▶ SUPPLIED RECORDS
----
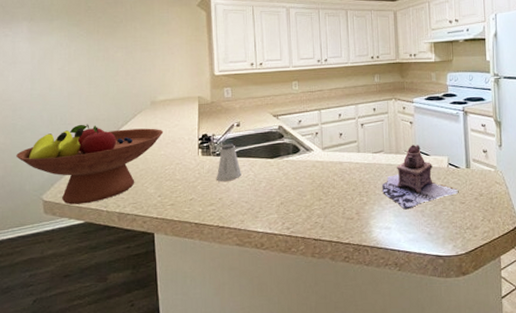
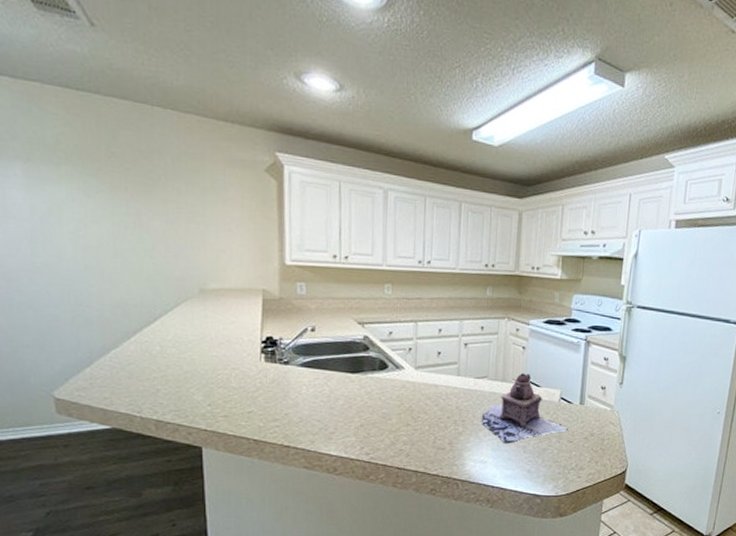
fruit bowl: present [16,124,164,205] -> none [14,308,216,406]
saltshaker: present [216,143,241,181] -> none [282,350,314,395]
----
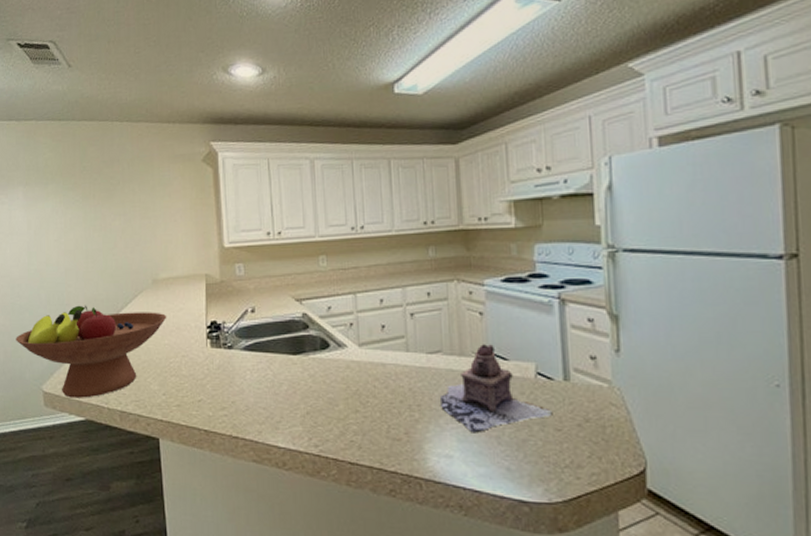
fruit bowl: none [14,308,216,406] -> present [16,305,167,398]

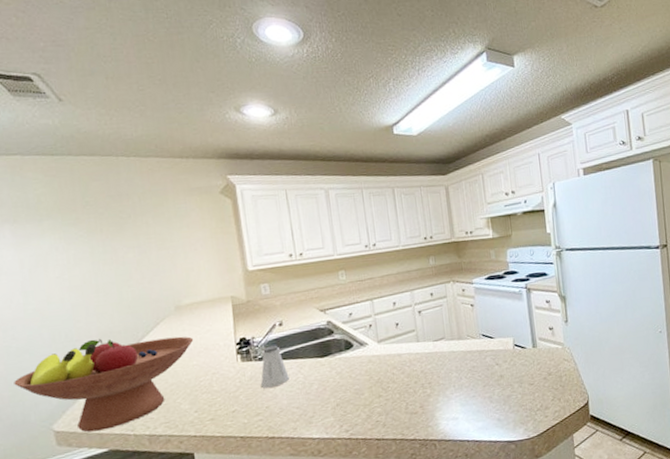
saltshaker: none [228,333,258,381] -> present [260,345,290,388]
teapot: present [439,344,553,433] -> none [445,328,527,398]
----
▶ TASK GOAL
Filter the entries above down to the lines that hold the word "bowl", and copy those lines.

▶ SOLVED EXERCISE
fruit bowl: present [16,124,164,205] -> none [14,308,216,406]
fruit bowl: none [14,308,216,406] -> present [16,305,167,398]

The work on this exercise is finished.